→ **Data shown**
────────────────

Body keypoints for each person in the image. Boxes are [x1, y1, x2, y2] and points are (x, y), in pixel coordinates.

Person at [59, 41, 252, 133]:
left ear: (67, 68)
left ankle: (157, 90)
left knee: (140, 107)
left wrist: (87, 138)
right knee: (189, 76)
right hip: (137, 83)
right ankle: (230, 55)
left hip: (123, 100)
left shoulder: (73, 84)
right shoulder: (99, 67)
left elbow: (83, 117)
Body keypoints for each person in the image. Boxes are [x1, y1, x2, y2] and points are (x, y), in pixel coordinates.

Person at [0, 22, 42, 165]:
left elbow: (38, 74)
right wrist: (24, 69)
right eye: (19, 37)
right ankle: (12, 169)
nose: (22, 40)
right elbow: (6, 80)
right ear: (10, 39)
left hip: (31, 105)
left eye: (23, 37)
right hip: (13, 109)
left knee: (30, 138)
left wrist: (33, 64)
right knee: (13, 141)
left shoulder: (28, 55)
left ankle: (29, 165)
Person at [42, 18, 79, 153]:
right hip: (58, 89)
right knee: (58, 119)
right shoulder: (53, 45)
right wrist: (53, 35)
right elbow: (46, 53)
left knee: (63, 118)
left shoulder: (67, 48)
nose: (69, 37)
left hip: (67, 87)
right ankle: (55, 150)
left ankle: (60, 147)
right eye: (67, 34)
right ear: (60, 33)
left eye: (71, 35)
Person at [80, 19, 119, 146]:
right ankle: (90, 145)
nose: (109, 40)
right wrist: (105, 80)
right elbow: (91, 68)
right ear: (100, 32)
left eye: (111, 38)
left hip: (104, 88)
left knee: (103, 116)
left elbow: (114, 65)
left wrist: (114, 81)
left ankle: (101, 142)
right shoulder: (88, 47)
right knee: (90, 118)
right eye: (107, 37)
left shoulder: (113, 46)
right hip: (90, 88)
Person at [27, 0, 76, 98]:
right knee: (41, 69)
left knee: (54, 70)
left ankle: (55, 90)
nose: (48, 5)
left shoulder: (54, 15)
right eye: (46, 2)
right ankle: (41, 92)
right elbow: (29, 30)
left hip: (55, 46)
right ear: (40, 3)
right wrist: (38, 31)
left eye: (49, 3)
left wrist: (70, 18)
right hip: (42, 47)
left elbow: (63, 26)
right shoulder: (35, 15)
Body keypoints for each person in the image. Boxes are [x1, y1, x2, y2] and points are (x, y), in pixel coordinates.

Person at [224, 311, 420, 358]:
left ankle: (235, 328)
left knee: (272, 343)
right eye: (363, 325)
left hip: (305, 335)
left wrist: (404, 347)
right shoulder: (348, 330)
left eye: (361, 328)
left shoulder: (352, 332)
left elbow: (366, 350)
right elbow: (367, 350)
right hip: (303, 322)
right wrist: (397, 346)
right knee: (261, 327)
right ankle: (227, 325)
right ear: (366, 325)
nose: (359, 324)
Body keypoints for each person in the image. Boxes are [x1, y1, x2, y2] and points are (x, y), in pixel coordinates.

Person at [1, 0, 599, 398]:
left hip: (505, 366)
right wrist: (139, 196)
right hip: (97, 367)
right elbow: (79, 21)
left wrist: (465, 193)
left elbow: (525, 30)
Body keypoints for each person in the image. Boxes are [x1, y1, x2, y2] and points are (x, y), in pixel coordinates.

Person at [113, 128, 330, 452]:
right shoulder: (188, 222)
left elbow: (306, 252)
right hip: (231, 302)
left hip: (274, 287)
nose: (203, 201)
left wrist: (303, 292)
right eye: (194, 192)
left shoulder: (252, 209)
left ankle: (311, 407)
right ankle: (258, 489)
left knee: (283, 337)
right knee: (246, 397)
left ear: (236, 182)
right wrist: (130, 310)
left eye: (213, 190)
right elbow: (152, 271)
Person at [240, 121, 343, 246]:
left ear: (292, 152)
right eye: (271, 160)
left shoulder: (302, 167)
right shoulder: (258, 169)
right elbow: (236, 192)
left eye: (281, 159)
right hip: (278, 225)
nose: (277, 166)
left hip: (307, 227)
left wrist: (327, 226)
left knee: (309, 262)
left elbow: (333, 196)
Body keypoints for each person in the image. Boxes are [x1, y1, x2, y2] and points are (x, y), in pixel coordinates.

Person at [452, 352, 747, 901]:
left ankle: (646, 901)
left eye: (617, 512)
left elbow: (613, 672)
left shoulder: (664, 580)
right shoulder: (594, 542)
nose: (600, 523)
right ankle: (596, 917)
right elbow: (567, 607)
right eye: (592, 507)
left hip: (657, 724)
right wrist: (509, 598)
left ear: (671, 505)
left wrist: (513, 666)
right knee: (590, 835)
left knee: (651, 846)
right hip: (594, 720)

────────────────

→ **Task instructions**
Please find every line in the listing that holds the string "nose" and copy it.

→ **Solution to the problem**
nose: (22, 40)
nose: (69, 37)
nose: (109, 40)
nose: (48, 5)
nose: (359, 324)
nose: (203, 201)
nose: (277, 166)
nose: (600, 523)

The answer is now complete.